A.I. Virtanen Institute for Molecular Sciences, University of Eastern Finland, 70211, Kuopio, Finland.
Departments of Molecular Biophysics and Biochemistry and Neuroscience, Yale School of Medicine, Yale University, New Haven, CT, USA.
J Neuroinflammation. 2022 Jun 15;19(1):147. doi: 10.1186/s12974-022-02486-y.
Microglia are the endogenous immune cells of the brain and act as sensors of pathology to maintain brain homeostasis and eliminate potential threats. In Alzheimer's disease (AD), toxic amyloid beta (Aβ) accumulates in the brain and forms stiff plaques. In late-onset AD accounting for 95% of all cases, this is thought to be due to reduced clearance of Aβ. Human genome-wide association studies and animal models suggest that reduced clearance results from aberrant function of microglia. While the impact of neurochemical pathways on microglia had been broadly studied, mechanical receptors regulating microglial functions remain largely unexplored.
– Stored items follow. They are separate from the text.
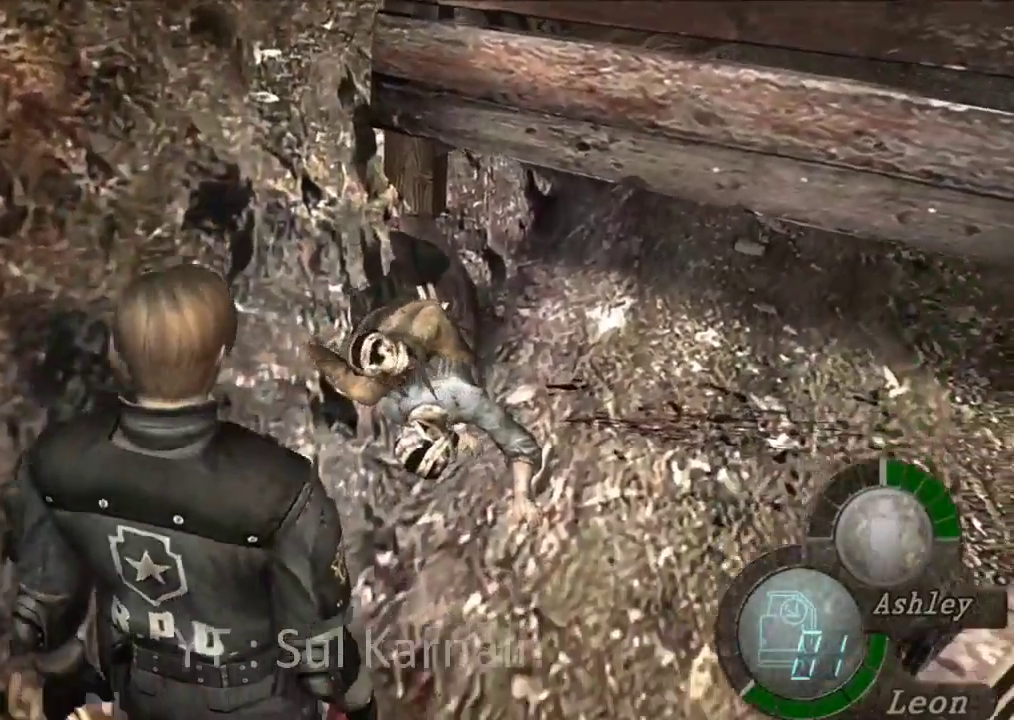
{"dt_ms": 500, "buttons": [], "left_stick": "center", "right_stick": "down", "button_events": []}
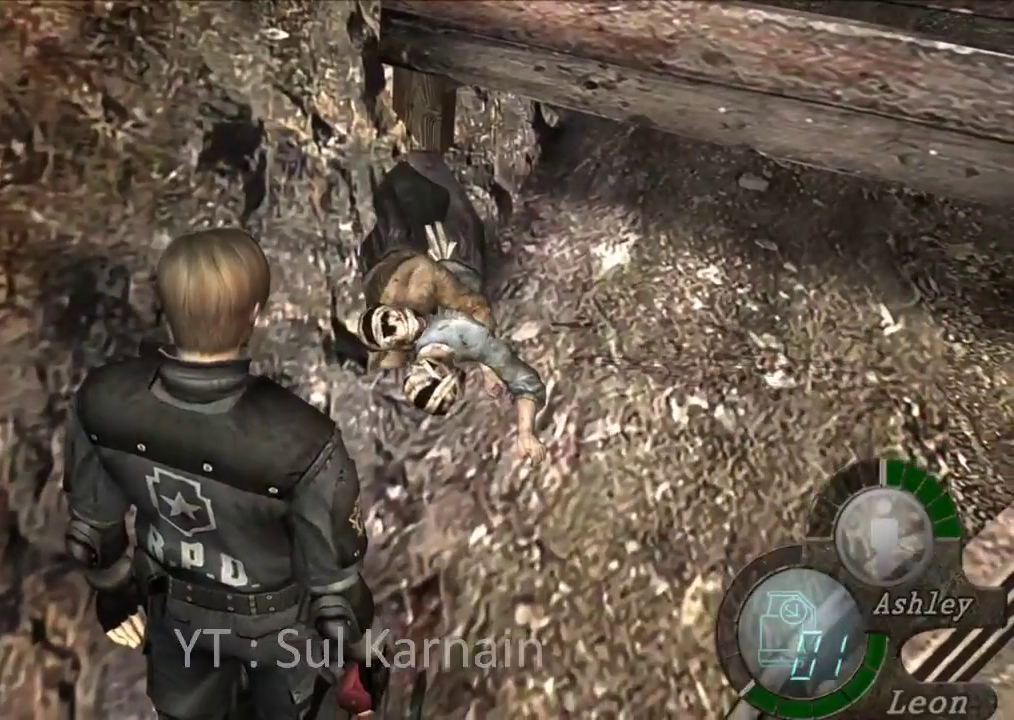
{"dt_ms": 500, "buttons": [], "left_stick": "center", "right_stick": "down-left", "button_events": []}
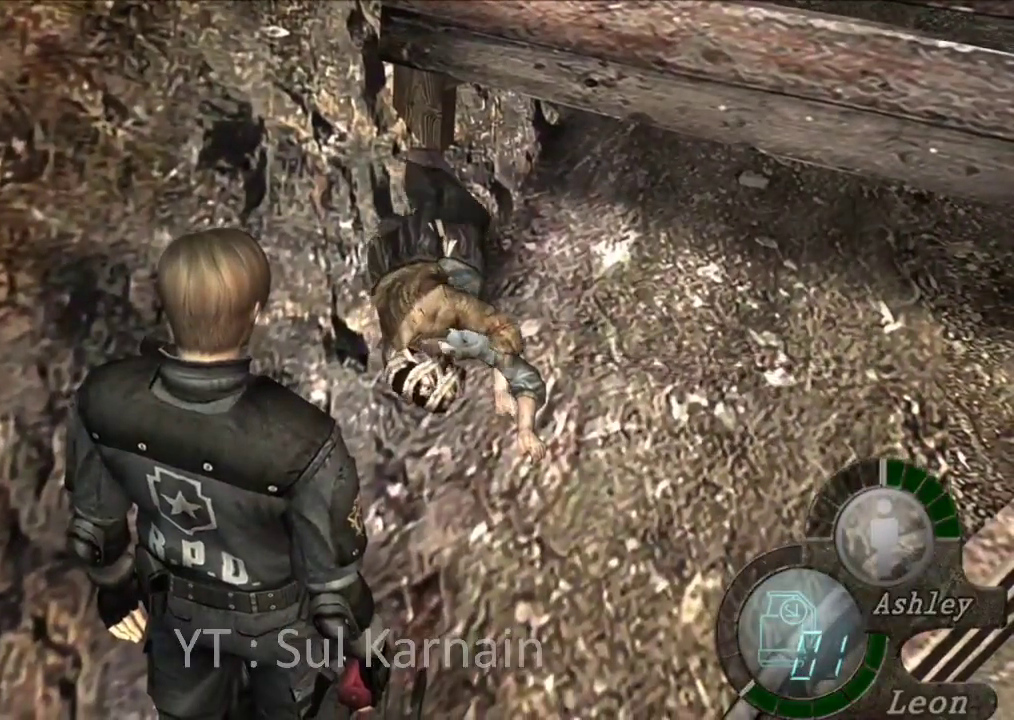
{"dt_ms": 500, "buttons": [], "left_stick": "center", "right_stick": "down-left", "button_events": []}
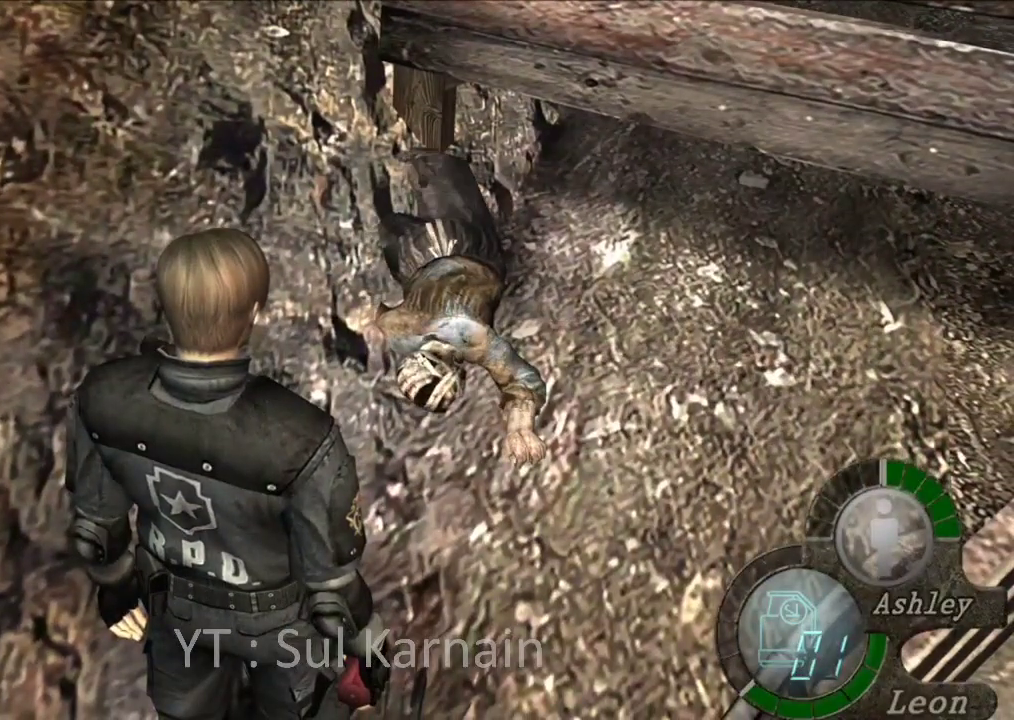
{"dt_ms": 500, "buttons": [], "left_stick": "center", "right_stick": "down-left", "button_events": []}
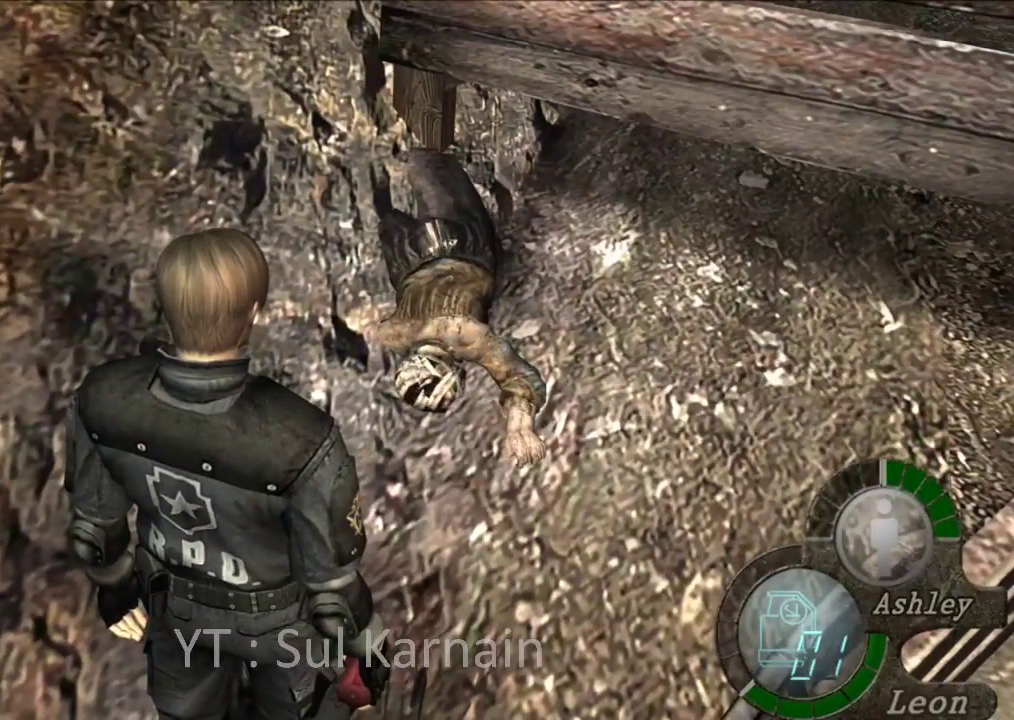
{"dt_ms": 1000, "buttons": ["A"], "left_stick": "up", "right_stick": "center", "button_events": [[983, "A", "down"]]}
Here we showed that a mechanotransduction ion channel, PIEZO1, is expressed and functional in human and mouse microglia. We used a small molecule agonist, Yoda1, to study how activation of PIEZO1 affects AD-related functions in human induced pluripotent stem cell (iPSC)-derived microglia-like cells (iMGL) under controlled laboratory experiments. Cell survival, metabolism, phagocytosis and lysosomal activity were assessed using real-time functional assays. To evaluate the effect of activation of PIEZO1 in vivo, 5-month-old 5xFAD male mice were infused daily with Yoda1 for two weeks through intracranial cannulas. Microglial Iba1 expression and Aβ pathology were quantified with immunohistochemistry and confocal microscopy. Published human and mouse AD datasets were used for in-depth analysis of PIEZO1 gene expression and related pathways in microglial subpopulations.
We show that PIEZO1 orchestrates Aβ clearance by enhancing microglial survival, phagocytosis, and lysosomal activity. Aβ inhibited PIEZO1-mediated calcium transients, whereas activation of PIEZO1 with a selective agonist, Yoda1, improved microglial phagocytosis resulting in Aβ clearance both in human and mouse models of AD. Moreover, PIEZO1 expression was associated with a unique microglial transcriptional phenotype in AD as indicated by assessment of cellular metabolism, and human and mouse single-cell datasets.
These results indicate that the compromised function of microglia in AD could be improved by controlled activation of PIEZO1 channels resulting in alleviated Aβ burden. Pharmacological regulation of these mechanoreceptors in microglia could represent a novel therapeutic paradigm for AD.
小胶质细胞是大脑的内源性免疫细胞,作为病理的传感器,维持大脑的内稳态并消除潜在威胁。在阿尔茨海默病(AD)中,有毒的淀粉样β(Aβ)在大脑中积累并形成坚硬的斑块。在占所有病例 95%的晚发性 AD 中,这被认为是由于 Aβ的清除减少所致。人类全基因组关联研究和动物模型表明,清除减少是由于小胶质细胞功能异常所致。虽然神经化学途径对小胶质细胞的影响已被广泛研究,但调节小胶质细胞功能的机械受体在很大程度上仍未得到探索。
在这里,我们表明机械转导离子通道 PIEZO1 在人和小鼠小胶质细胞中表达和起作用。我们使用小分子激动剂 Yoda1 在受控的实验室实验中研究激活 PIEZO1 如何影响人类诱导多能干细胞(iPSC)衍生的小胶质样细胞(iMGL)中与 AD 相关的功能。使用实时功能测定法评估细胞存活、代谢、吞噬作用和溶酶体活性。为了评估激活 PIEZO1 在体内的效果,5 个月大的 5xFAD 雄性小鼠通过颅内套管每天输注 Yoda1 持续两周。通过免疫组织化学和共聚焦显微镜定量评估小胶质细胞 Iba1 表达和 Aβ 病理学。使用已发表的人类和小鼠 AD 数据集对小胶质细胞亚群中 PIEZO1 基因表达和相关途径进行深入分析。
我们表明 PIEZO1 通过增强小胶质细胞的存活、吞噬作用和溶酶体活性来协调 Aβ 的清除。Aβ 抑制了 PIEZO1 介导的钙瞬变,而用选择性激动剂 Yoda1 激活 PIEZO1 可改善小胶质细胞的吞噬作用,从而在人类和小鼠 AD 模型中清除 Aβ。此外,PIEZO1 的表达与 AD 中独特的小胶质细胞转录表型相关,这表明细胞代谢以及人类和小鼠单细胞数据集的评估。
这些结果表明,通过控制激活 PIEZO1 通道来改善 AD 中小胶质细胞的功能,可减轻 Aβ 负担。在小胶质细胞中对这些机械受体进行药理学调节可能代表 AD 的一种新的治疗范例。